* Instructions for the task: Check every line of the data for the word "jeder", and copy those that have it.
[Extracted entries — start]
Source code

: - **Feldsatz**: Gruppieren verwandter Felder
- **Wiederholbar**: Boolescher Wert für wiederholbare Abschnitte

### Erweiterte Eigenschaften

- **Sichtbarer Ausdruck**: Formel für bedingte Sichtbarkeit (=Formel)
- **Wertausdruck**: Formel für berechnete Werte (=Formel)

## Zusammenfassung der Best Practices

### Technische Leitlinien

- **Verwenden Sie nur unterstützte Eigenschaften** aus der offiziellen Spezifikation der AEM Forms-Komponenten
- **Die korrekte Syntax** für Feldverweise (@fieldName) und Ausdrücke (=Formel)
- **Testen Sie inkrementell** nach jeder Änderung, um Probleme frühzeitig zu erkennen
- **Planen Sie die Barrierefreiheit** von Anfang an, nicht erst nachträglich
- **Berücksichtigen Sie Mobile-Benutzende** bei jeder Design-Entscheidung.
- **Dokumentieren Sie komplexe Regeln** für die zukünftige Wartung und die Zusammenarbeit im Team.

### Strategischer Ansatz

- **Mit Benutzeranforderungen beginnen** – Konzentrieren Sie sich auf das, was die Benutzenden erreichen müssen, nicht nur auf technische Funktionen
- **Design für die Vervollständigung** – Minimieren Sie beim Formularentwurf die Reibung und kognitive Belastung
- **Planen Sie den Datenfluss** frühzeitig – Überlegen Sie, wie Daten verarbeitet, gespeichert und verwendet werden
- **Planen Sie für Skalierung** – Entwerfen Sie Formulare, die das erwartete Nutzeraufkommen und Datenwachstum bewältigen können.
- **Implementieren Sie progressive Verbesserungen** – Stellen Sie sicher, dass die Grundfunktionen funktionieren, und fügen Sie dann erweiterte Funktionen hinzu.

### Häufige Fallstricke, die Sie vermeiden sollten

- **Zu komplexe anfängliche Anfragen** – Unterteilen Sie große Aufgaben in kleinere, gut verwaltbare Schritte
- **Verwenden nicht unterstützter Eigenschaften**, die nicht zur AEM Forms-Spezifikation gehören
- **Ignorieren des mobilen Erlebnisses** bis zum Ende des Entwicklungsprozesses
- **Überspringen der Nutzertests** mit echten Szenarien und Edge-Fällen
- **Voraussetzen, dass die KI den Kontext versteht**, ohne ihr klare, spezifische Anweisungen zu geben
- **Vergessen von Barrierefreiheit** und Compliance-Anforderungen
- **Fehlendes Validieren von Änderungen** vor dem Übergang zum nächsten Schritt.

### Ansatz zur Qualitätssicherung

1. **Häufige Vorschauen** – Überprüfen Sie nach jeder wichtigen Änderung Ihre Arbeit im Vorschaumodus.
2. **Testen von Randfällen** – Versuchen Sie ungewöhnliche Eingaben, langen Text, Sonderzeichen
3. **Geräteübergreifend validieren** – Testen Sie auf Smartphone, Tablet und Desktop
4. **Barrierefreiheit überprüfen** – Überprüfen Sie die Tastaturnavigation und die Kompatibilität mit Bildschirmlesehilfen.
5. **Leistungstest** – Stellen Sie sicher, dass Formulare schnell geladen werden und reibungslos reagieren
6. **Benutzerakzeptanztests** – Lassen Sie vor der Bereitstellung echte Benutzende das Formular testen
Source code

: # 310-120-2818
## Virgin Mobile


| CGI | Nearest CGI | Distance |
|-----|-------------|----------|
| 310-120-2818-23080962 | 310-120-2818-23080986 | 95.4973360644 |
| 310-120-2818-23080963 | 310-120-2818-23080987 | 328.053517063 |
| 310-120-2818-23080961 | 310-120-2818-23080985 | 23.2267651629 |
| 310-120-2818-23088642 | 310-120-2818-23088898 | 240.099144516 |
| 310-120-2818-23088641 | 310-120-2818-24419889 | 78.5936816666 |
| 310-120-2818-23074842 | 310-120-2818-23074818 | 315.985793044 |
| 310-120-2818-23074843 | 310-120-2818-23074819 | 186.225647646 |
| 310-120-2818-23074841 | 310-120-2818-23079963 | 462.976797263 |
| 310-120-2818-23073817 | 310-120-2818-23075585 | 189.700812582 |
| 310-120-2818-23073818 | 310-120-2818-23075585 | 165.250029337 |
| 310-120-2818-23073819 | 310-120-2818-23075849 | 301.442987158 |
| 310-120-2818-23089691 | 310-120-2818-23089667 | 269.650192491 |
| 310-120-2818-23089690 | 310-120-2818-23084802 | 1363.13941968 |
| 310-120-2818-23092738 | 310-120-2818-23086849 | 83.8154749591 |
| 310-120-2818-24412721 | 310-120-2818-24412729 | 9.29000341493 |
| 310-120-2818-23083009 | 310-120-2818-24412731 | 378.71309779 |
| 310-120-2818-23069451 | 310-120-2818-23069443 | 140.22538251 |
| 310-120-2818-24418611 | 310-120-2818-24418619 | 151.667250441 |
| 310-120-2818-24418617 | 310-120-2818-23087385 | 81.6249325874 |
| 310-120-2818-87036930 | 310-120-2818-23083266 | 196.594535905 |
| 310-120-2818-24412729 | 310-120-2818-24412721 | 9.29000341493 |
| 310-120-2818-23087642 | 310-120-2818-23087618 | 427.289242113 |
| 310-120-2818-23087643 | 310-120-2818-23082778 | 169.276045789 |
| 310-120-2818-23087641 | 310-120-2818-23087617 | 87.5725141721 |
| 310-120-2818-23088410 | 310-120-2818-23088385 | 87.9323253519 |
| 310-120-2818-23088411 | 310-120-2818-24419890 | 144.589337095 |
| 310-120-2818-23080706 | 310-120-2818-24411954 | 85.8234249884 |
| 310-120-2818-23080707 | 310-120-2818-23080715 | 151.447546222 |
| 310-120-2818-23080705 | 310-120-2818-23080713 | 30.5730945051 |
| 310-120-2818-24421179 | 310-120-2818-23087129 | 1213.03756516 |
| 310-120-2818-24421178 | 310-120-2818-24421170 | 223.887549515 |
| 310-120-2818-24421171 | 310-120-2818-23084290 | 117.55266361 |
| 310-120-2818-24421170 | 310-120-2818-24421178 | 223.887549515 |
[Extracted entries — finish]
* Answer area:
- **Testen Sie inkrementell** nach jeder Änderung, um Probleme frühzeitig zu erkennen
- **Berücksichtigen Sie Mobile-Benutzende** bei jeder Design-Entscheidung.
1. **Häufige Vorschauen** – Überprüfen Sie nach jeder wichtigen Änderung Ihre Arbeit im Vorschaumodus.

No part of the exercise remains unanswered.